* Goal of the exercise
Name every mode of transportation that the hospitality and tourism course article below says the class will cover.

[Excerpt Boundary: Start]

New high school course focuses on hospitality and tourism
Students hoping to someday open up their own cozy mountain lodge will have a new class at Whitefish High School to help them on the way.
The Whitefish School Board Nov. 14 unanimously approved a request for a new hospitality and tourism class to be taught by Family and Consumer Sciences teacher Amanda Matdies.
The class would cover management and business strategies within the hospitality and tourism industries, topics covered briefly in other courses already being taught.
Students will look at the local, state, and global opportunities in the area as a career and consider the perspective of a guest using the services of the industry, according to Matdies. Modes of transportation — air, train, ship — lodging and hospitality, and career opportunities will be covered.
Matdies said students are extremely interested in what a hospitality and tourism course can offer.
“I have waiting lists in everything I teach,” she said. “It’s because of the relevance — they see something that applies to them.”
The course would follow Montana ProStart standards and align with the hospitality management degree at Montana State University and a hospitality and tourism certificate of applied science at the University of Montana.
Students at Whitefish already compete in Montana ProStart competitions that include a category for hospitality and tourism. Montana ProStart is a national career technical education high school program developed by the National Restaurant Education Foundation.

[Excerpt Boundary: End]
[Data for review Boundary: Start]

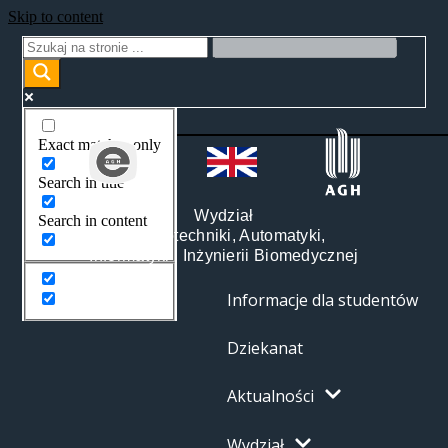
Skip to content
Exact matches only
Search in title
Wydział
Search in content
Elektrotechniki, Automatyki,
Informatyki i Inżynierii Biomedycznej
Informacje dla studentów
Dziekanat
Aktualności
Wydział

[Data for review Boundary: End]

* Result of this exercise
Air, train, ship